Passage -
################

Loading The Packages

  • Create a new script file called Using_dplyr.R
  • Add the following as the first three lines
  • A common (and good) practice is to start a script by loading the packages
library(readr)
library(dplyr)
library(tibble)

Data Manipulation

Loading The Packages

  • The package dplyr has functions to work specifically with data.frame objects
  • Works optimally with local data frame aka tbl_df objects
  • Have just been renamed tibble objects

But First

Logical Tests

  • Is Equal To: ==
  • Not equal - !=
  • OR - |
  • Less than <
  • Less than or equal <=

Logical Tests

x <- 1:10
x == 5
x != 5
x > 5
x > 5 | x == 2
  • R also recognises the symbol & for AND
  • Not very relevant for dplyr

Logical Tests

  • We could also find the positions of the values which are TRUE in the previous tests
which(x >5)

Starting with dplyr

Data for this session:

data <- read_csv("data/comments.csv", comment = "#")
data

So we have a 32 x 6 data frame

dim(data)
nrow(data)
ncol(data)

Starting with dplyr

The select() function

The first row is the row names from the original file.

################

Chart comprehension data
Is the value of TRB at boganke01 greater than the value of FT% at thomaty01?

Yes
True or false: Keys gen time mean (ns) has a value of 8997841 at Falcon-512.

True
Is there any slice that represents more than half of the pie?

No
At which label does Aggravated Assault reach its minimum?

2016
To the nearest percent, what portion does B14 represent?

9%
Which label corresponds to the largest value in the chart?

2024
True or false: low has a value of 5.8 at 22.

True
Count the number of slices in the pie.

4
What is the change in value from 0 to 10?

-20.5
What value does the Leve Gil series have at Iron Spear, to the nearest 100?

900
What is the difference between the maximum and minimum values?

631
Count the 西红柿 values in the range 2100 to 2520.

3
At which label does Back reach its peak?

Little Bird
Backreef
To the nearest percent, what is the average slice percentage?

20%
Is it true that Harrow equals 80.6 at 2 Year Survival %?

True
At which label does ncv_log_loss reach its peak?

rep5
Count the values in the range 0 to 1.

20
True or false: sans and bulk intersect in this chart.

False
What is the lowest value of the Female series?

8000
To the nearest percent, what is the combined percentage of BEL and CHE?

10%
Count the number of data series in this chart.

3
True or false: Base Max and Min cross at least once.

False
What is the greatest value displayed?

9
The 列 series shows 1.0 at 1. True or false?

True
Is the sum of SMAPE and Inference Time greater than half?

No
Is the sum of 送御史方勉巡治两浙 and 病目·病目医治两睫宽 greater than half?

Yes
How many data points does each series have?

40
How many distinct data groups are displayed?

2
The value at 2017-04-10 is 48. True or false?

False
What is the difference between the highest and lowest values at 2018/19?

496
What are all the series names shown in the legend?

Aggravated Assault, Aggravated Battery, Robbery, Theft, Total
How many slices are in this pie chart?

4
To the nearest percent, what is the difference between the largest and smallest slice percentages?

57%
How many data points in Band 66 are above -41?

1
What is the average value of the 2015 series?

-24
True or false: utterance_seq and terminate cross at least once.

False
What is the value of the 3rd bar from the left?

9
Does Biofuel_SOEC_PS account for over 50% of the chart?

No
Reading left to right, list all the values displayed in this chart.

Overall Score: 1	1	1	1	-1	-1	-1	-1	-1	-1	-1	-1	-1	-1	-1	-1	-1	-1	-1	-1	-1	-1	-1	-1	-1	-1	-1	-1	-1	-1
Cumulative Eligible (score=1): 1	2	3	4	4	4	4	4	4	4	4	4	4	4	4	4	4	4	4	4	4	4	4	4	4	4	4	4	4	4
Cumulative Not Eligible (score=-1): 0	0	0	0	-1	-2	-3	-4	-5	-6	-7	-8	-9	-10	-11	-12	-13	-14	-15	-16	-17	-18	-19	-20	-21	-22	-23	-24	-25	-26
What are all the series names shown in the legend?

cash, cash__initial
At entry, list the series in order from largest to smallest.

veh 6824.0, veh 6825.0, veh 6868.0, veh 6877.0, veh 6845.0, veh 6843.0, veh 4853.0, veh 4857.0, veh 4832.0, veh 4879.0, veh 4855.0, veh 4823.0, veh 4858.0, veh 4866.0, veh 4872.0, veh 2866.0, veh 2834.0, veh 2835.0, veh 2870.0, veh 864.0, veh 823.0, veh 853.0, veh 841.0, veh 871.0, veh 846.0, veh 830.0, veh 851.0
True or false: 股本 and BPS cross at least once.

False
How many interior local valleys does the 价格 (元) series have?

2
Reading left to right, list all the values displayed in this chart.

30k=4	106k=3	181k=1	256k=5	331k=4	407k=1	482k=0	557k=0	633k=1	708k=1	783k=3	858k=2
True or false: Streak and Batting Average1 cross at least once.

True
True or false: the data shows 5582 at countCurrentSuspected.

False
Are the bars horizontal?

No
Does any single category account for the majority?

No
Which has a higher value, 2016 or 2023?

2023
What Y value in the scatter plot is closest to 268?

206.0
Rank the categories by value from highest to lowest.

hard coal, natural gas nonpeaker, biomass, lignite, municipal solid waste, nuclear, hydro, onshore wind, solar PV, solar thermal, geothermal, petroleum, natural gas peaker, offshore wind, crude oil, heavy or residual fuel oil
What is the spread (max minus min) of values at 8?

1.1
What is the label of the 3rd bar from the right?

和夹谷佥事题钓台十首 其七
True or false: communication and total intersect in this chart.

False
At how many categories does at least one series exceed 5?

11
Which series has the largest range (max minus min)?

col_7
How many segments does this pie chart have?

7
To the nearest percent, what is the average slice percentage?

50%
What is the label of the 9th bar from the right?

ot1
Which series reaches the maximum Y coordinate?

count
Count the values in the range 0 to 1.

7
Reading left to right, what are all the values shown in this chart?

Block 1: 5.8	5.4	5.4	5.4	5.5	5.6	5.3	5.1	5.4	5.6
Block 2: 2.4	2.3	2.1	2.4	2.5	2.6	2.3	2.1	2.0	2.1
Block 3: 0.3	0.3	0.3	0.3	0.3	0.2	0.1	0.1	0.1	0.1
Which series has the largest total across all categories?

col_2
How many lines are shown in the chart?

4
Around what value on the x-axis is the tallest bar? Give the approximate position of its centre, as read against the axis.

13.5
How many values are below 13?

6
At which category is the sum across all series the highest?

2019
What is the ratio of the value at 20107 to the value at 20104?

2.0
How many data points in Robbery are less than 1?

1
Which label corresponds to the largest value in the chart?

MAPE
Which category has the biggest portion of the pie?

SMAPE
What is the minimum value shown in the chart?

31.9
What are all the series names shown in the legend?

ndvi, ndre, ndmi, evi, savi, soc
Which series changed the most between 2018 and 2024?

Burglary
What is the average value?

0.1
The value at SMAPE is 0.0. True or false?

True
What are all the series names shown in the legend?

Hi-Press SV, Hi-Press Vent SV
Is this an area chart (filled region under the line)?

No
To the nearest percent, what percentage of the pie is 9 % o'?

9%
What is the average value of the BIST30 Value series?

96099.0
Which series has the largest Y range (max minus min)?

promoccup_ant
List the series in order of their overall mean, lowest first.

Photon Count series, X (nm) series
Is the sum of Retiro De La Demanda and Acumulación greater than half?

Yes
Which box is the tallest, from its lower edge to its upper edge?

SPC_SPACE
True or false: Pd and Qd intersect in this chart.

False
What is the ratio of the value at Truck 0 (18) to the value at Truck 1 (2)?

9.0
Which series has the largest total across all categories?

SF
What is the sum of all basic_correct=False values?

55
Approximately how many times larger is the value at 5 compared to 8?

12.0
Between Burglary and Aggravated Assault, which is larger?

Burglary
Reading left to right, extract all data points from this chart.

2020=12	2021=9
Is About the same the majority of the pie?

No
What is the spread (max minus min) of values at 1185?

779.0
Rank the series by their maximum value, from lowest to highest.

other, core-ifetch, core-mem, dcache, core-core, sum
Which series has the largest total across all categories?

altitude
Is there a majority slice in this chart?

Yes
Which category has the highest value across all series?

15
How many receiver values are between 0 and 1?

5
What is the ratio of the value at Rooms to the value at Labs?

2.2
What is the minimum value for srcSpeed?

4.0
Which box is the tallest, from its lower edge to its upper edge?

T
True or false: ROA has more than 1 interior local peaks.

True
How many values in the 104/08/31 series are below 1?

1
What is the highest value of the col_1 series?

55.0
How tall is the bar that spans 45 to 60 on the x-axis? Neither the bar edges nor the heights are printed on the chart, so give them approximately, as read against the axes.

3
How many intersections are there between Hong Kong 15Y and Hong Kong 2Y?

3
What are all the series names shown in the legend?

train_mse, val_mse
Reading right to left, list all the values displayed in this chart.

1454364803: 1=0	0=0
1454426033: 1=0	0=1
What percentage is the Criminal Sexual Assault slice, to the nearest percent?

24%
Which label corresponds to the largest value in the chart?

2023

################

What to do -
A. Please list the packages that the R tutorial loads at the start of the script.
B. Carry on the R tutorial on dplyr from its last line, in the same slide style.

Task-by-task results -
A. readr, dplyr, tibble

B.
How can we remove this column?

(We could use data[,2:5])

Starting with dplyr

The select() function

The first row is the row names from the original file.

How can we remove this column?

The function select() allows you to select columns by name

select(data, gender, name, weight, height, transport)

Starting with dplyr

The select() function

The first row is the row names from the original file.

How can we remove this column?

The function select() allows you to select columns by name (good)

select(data, gender, name, weight, height, transport)

Starting with dplyr

The select() function

Or by position (not so good)

select(data, 2:6)

Discuss: What are the merits of calling by name or position?

Starting with dplyr

The select() function

  • We can also remove columns using the minus (-) sign
select(data, -X1)
  • We can remove any other columns by name
select(data, -transport)

The select() function

The select() function has a few bonus functions:

  • starts_with(), ends_with(), contains(), one_of() and everything()
select(data, ends_with("t"))
select(data, contains("eig"))

The select() function

So far, we haven't changed the original object

We can overwrite this anytime (sometimes by accident)

data <- select(data, -X1)
data
  • Now we have removed the meaningless columns

  • To get the column back, we just need to reload the .csv file using our command we've saved in the script

Using filter() and arrange()

We can use our logical tests to filter the data

filter(data, transport == "car")
filter(data, transport == "car", gender == "female")

We can sort on one or more columns

arrange(data, weight)
arrange(data, desc(weight))
arrange(data, transport, height)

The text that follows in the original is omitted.